Bibliografía (traducciones en lengua española): Ensayos escogidos, Ed. Sur, Buenos Aires, 1967. Sobre el programa de la filosofía futura y otros ensayos, Monte Avila, Montevideo, 1971. Angelus Novus, Edhasa, Barcelona 1971. Iluminaciones, Taurus, 3 vols. Madrid.1971-1975. Discursos interrumpidos, Taurus, Madrid.1973. Reflexiones sobre niños, juguetes, libros infantiles, jóvenes y educación, Nueva Visión, Buenos Aires, 1974. Haschisch, Taurus, 1974. Para una crítica de la violencia, Edhasa, Madrid, 1977. Infancia en Berlín hacia 1900, Madrid, Alfaguara, 1982. Para una crítica de la violencia, Premia, México, 1982. Dirección única, Alfaguara, Madrid, 1987. Correspondencia 1933-1940 WB/G.Scholem, Taurus, Madrid, 1987. Diario de Moscú, Taurus, Madrid, 1988. Berlín demónico, Icaria, Barcelona, 1988. Escritos, Nueva Visión, Buenos Aires, 1990. El origen del drama barroco alemán, Taurus, Madrid.1991. Para una crítica de la violencia y otros ensayos, Taurus, Madrid, 1991. La metafísica de la juventud, Paidós, Barcelona, 1993. Escritos autobiográficos, Alianza Editorial, Madrid.1996. Dos ensayos sobre Goethe, Gedisa, Barcelona.1996.
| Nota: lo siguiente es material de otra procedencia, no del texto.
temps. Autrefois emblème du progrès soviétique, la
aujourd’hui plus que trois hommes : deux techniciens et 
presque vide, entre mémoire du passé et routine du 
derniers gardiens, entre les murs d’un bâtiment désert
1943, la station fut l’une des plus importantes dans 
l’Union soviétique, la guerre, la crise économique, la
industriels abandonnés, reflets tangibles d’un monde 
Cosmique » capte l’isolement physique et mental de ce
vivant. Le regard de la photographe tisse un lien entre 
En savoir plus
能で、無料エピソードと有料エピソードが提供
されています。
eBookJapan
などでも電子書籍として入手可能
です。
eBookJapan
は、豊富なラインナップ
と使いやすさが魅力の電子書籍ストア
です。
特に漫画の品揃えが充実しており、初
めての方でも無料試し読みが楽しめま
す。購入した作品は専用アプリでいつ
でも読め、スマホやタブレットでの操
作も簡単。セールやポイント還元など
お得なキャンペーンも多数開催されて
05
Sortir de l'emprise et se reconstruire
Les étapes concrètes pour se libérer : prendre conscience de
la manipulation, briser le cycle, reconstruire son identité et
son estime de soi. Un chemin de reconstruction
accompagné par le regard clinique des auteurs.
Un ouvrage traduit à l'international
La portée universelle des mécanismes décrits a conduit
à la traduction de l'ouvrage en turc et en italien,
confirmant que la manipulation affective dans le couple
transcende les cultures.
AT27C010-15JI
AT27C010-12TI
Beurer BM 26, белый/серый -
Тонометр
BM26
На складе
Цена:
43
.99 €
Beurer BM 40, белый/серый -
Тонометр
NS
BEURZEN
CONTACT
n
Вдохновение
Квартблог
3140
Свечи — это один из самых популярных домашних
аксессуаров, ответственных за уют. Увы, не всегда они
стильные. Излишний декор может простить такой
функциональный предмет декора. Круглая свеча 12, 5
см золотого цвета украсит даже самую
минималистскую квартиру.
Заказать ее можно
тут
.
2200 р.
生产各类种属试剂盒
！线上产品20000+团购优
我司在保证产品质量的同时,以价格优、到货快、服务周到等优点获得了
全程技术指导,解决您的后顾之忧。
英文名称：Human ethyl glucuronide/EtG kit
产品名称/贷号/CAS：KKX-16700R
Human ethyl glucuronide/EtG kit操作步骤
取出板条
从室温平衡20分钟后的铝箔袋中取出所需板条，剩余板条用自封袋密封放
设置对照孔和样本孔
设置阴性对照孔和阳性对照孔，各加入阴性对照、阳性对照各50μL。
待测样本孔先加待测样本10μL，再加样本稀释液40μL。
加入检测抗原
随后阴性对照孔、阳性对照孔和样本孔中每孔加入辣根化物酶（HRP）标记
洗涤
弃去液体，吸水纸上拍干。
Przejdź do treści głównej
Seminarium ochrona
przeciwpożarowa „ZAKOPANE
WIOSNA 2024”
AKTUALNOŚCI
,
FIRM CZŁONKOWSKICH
PENSAMIENTO Y EXPRESIÓN CIENTÍFICA
Pensador alemán cuya obra, fragmentada e incompleta, es, por su valor de sugerencia y proyección en el pensamiento actual, una de las más relevantes del pasado siglo XX. Desde una concepción definida como 'utopismo negativo', primero desde posiciones marxistas definidas y, más tarde, con una visión que se inscribe en el espíritu crítico de la Escuela de Francfort.

Benjamin analiza la 'subversión de la tecnología', esto es, su determinante relación con el arte y la cultura y la autonomía de la sociedad. La dirección del desarrollo tecnológico diseñado desde las posiciones de poder acentúa el poder, el control, el mismo sentido de la innovación.
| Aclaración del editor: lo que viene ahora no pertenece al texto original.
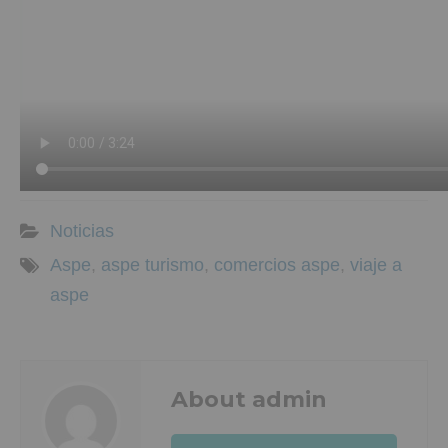
Noticias
Aspe
,
aspe turismo
,
comercios aspe
,
viaje a
aspe
About admin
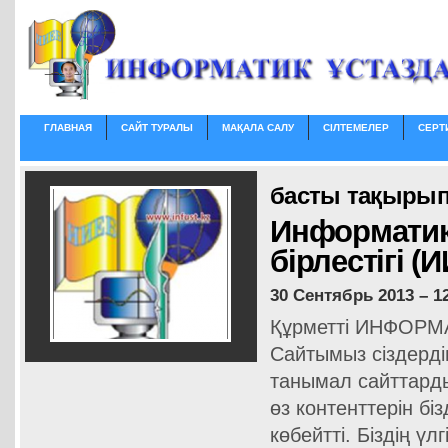
ГЛАВНАЯ
САЙТ ТУРАЛЫ
МАҚАЛА САЛУ
СІЛТЕМЕЛЕР
СЕРТ
басты тақырып
Информатикт
бірлестігі (
30 Сентябрь 2013 – 12
Құрметті ИНФОРМ
Cайтымыз сіздерді
танымал сайттардың
өз контенттерін бі
көбейтті. Біздің ү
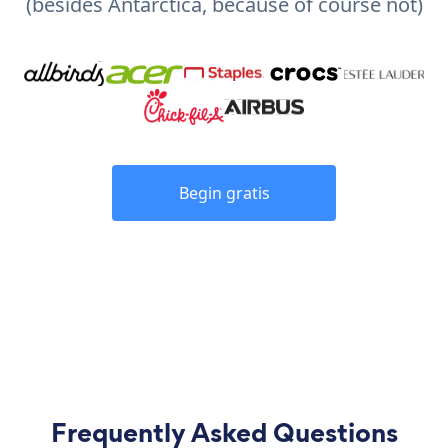
(besides Antarctica, because of course not)
Begin gratis
Frequently Asked Questions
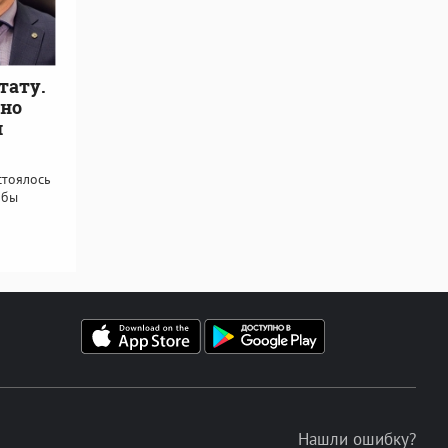
тату.
 но
и
стоялось
обы
Нашли ошибку?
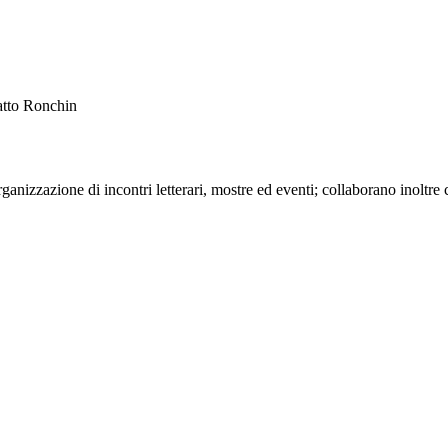
Catto Ronchin
ganizzazione di incontri letterari, mostre ed eventi; collaborano inoltre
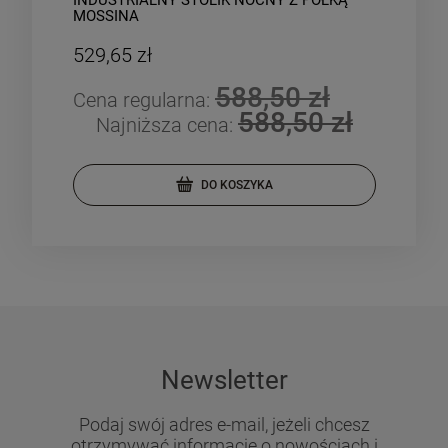
INDUSTRIALNY STOLIK NOCNY Z PÓŁKĄ
IND
MOSSINA
529,65 zł
678
588,50 zł
Cena regularna:
Cen
588,50 zł
Najniższa cena:
DO KOSZYKA
Newsletter
Podaj swój adres e-mail, jeżeli chcesz
otrzymywać informacje o nowościach i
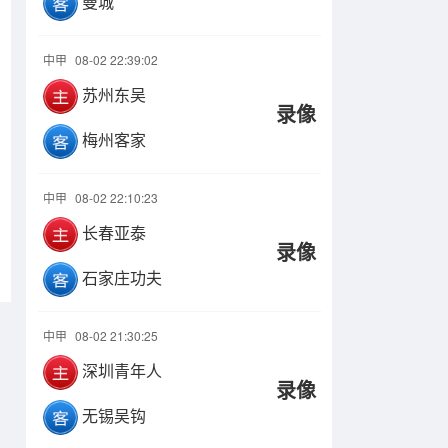
曼城
中甲
08-02 22:39:02
苏州东吴
录像
梅州客家
中甲
08-02 22:10:23
长春亚泰
录像
石家庄功夫
中甲
08-02 21:30:25
深圳青年人
录像
无锡吴钩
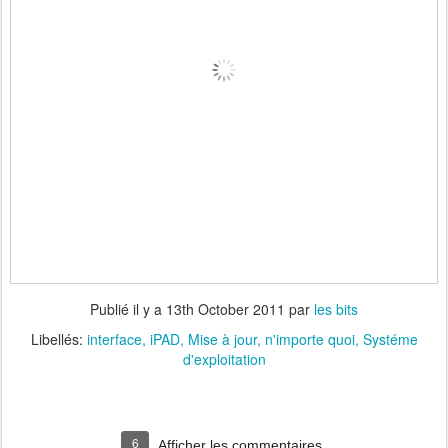
Publié il y a
13th October 2011
par
les bits
Libellés:
interface
iPAD
Mise à jour
n'importe quoi
Systéme
d'exploitation
6
Afficher les commentaires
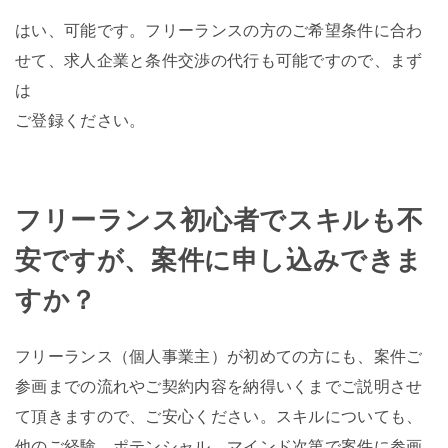
はい、可能です。フリーランスの方のご希望条件に合わ
せて、求人企業と条件交渉の代行も可能ですので、まず
は
ご登録ください。
フリーランス初心者でスキルも不
安ですが、案件に申し込みできま
すか？
フリーランス（個人事業主）が初めての方にも、案件ご
参画までの流れやご契約内容を納得いくまでご説明させ
て頂きますので、ご安心ください。スキルについても、
他のご経験、ポテンシャル、マインド次第で案件に参画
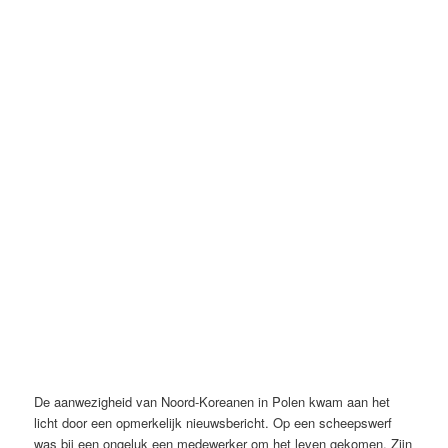
De aanwezigheid van Noord-Koreanen in Polen kwam aan het
licht door een opmerkelijk nieuwsbericht. Op een scheepswerf
was bij een ongeluk een medewerker om het leven gekomen. Zijn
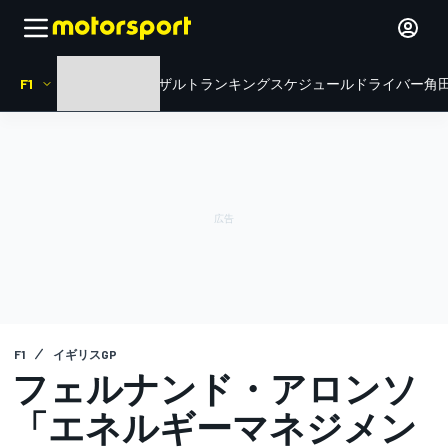
F1
HOME
ニュース
リザルト
ランキング
スケジュール
ドライバー
角田
F1
イギリスGP
フェルナンド・アロンソ
「エネルギーマネジメン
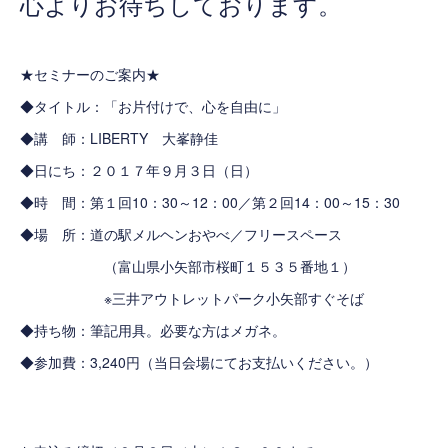
心よりお待ちしております。
★セミナーのご案内★
◆タイトル：「お片付けで、心を自由に」
◆講 師：LIBERTY 大峯静佳
◆日にち：２０１７年９月３日（日）
◆時 間：第１回10：30～12：00／第２回14：00～15：30
◆場 所：
道の駅メルヘンおやべ／フリースペース
（富山県小矢部市桜町１５３５番地１）
※三井アウトレットパーク小矢部すぐそば
◆持ち物：筆記用具。必要な方はメガネ。
◆参加費：3,240円（当日会場にてお支払いください。）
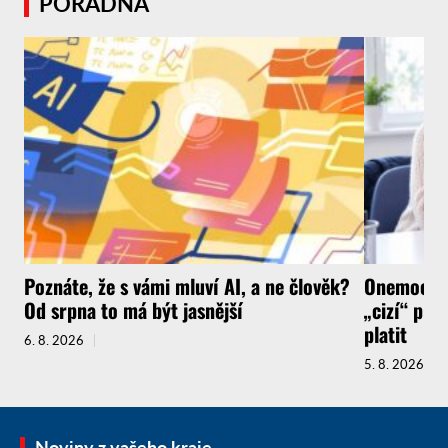
PORADNA
Poznáte, že s vámi mluví AI, a ne člověk?
Onemocnít
Od srpna to má být jasnější
„cizí“ pra
platit
6. 8. 2026
5. 8. 2026
Noviny z vašeho kraje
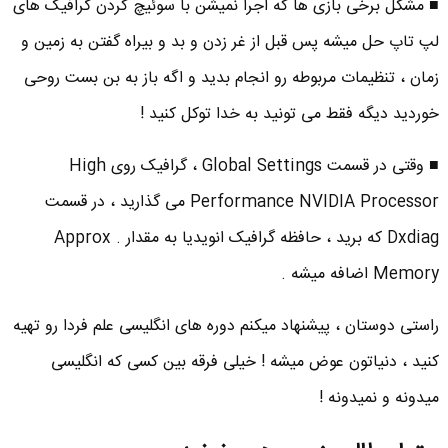
■ مشکل برخی بازی ها که اجرا نمیشن با سوئیچ کردن گرافیک های
لپ تاپ حل میشه پس قبل از غر زدن و بد و بیراه گفتن به زمین و
زمان ، تنظیمات مربوطه رو انجام بدید و اگه باز به بن بست روحی
خوردید دیگه فقط می تونید به خدا توکل کنید !
■ وقتی در قسمت Global Settings ، گرافیک روی High
Performance NVIDIA Processor می گذارید ، در قسمت
Dxdiag که برید ، حافظه گرافیک انویدیا به مقدار Approx .
Memory اضافه میشه .
راستی دوستان ، پیشنهاد میکنم دوره های انگلیسی علم فردا رو تهیه
کنید ، دنیاتون عوض میشه ! خیلی فرقه بین کسی که انگلیسی
میدونه و نمیدونه !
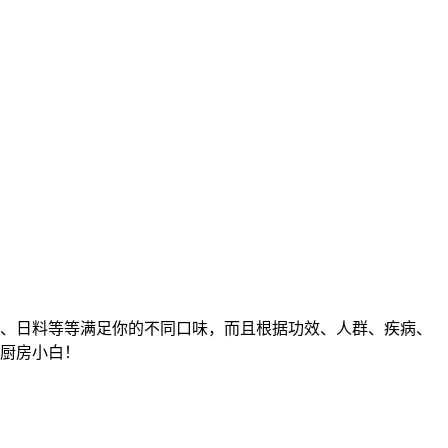
、日料等等满足你的不同口味，而且根据功效、人群、疾病、
厨房小白！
La comunicación y las industrias de la cultura están presentes en su obra, que aborda aspectos como la cultura de masas, la percepción, la función social y política de la transmisión mecánica del conocimiento, las modas, el lenguaje, etc. La tecnología predefine el contenido, como señala al analizar las transformaciones culturales del cine, o la pérdida del 'aura', de la experiencia, de la vivencia, en la reproducción fotográfica.
La técnica dirige la comunicación, la orienta, la lleva a la masa, la convierte en un instrumento de control por parte de las clases dominantes. Al tiempo, transforma el discurso. No sólo se cambia la experiencia cognitiva por la 'experiencia tecnológica', sino que el valor narrativo de la historia, la percepción cultural del pasado, se degrada en el hecho comunicativo de la noticia, de la información, del valor efímero de la reproducción. La toma de conciencia basada en la experiencia es sustituida por la inducción de una construcción artificial o virtual de la realidad.
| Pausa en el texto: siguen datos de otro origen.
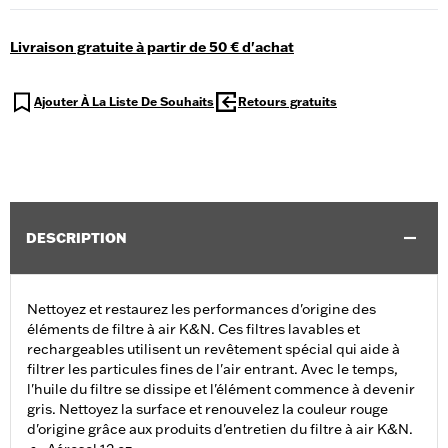
Livraison gratuite à partir de 50 € d'achat
Ajouter À La Liste De Souhaits
Retours gratuits
DESCRIPTION
Nettoyez et restaurez les performances d'origine des
éléments de filtre à air K&N. Ces filtres lavables et
rechargeables utilisent un revêtement spécial qui aide à
filtrer les particules fines de l'air entrant. Avec le temps,
l'huile du filtre se dissipe et l'élément commence à devenir
gris. Nettoyez la surface et renouvelez la couleur rouge
d'origine grâce aux produits d'entretien du filtre à air K&N.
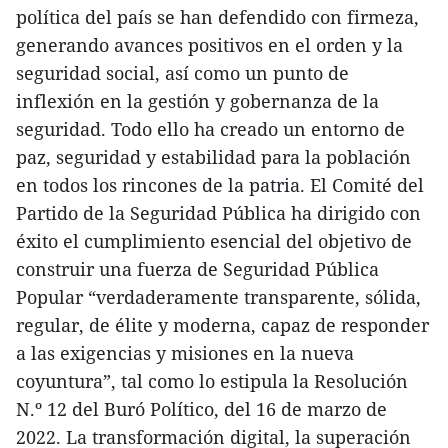
política del país se han defendido con firmeza,
generando avances positivos en el orden y la
seguridad social, así como un punto de
inflexión en la gestión y gobernanza de la
seguridad. Todo ello ha creado un entorno de
paz, seguridad y estabilidad para la población
en todos los rincones de la patria. El Comité del
Partido de la Seguridad Pública ha dirigido con
éxito el cumplimiento esencial del objetivo de
construir una fuerza de Seguridad Pública
Popular “verdaderamente transparente, sólida,
regular, de élite y moderna, capaz de responder
a las exigencias y misiones en la nueva
coyuntura”, tal como lo estipula la Resolución
N.º 12 del Buró Político, del 16 de marzo de
2022. La transformación digital, la superación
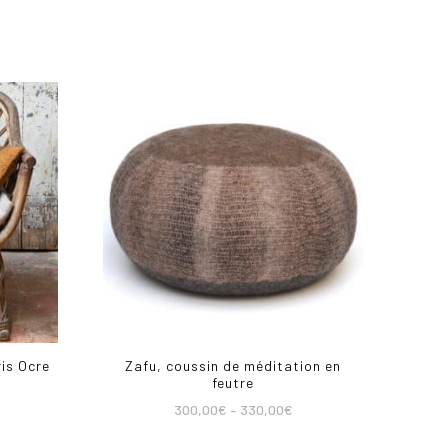
ris Ocre
Zafu, coussin de méditation en
feutre
300,00
€
–
330,00
€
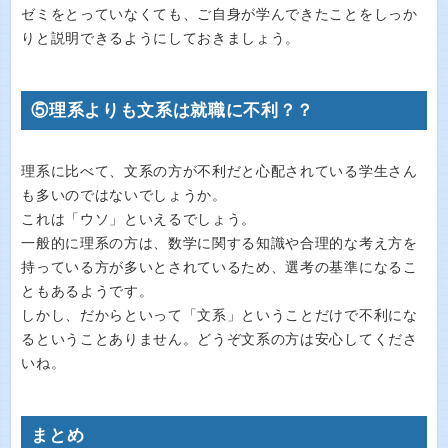
ゼミをとっていなくても、ご自身が学んできたことをしっか
りと説明できるようにしておきましょう。
⑤理系よりも文系は就職に不利？？
理系に比べて、文系の方が不利だと心配されている学生さん
も多いのではないでしょうか。
これは「ウソ」といえるでしょう。
一般的に理系の方は、数学に関する知識や合理的な考え方を
持っている方が多いとされているため、選考の基準になるこ
ともあるようです。
しかし、だからといって「文系」ということだけで不利にな
るということありません。どうぞ文系の方は安心してくださ
いね。
まとめ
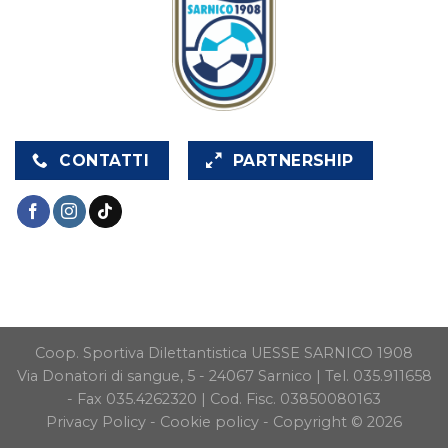
CONTATTI
PARTNERSHIP
Coop. Sportiva Dilettantistica UESSE SARNICO 1908
Via Donatori di sangue, 5 - 24067 Sarnico | Tel. 035.911658
- Fax 035.4262320 | Cod. Fisc. 03850080163
Privacy Policy
-
Cookie policy
- Copyright © 2026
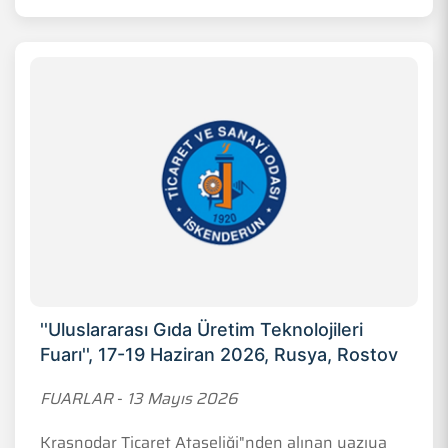
''Uluslararası Gıda Üretim Teknolojileri
Fuarı'', 17-19 Haziran 2026, Rusya, Rostov
FUARLAR
-
13 Mayıs 2026
Krasnodar Ticaret Ataşeliği"nden alınan yazıya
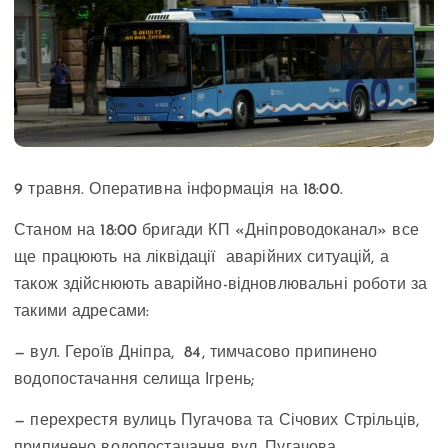
9 травня. Оперативна інформація на 18:00.
Станом на 18:00 бригади КП «Дніпроводоканал» все
ще працюють на ліквідації аварійних ситуацій, а
також здійснюють аварійно-відновлювальні роботи за
такими адресами:
— вул. Героїв Дніпра, 84, тимчасово припинено
водопостачання селища Ігрень;
— перехрестя вулиць Пугачова та Січових Стрільців,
La dimensión temporal de la experiencia narrativa desaparece en el sistema de medios, donde prevalece la instantaneidad de la noticia

El valor de la experiencia colectiva se diluye en la soledad del consumo técnico, en la inducción dirigida de la 'experiencia tecnológica'.

Entre los textos de referencia sobre los efectos de la reproducción técnica del arte y la memoria, La obra de arte en la época de su reproductibilidad técnica (1936), El narrador (1936), en el que teoriza acerca de los valores de la experiencia y la información, Sobre la percepción. Experiencia y Conocimiento, etc.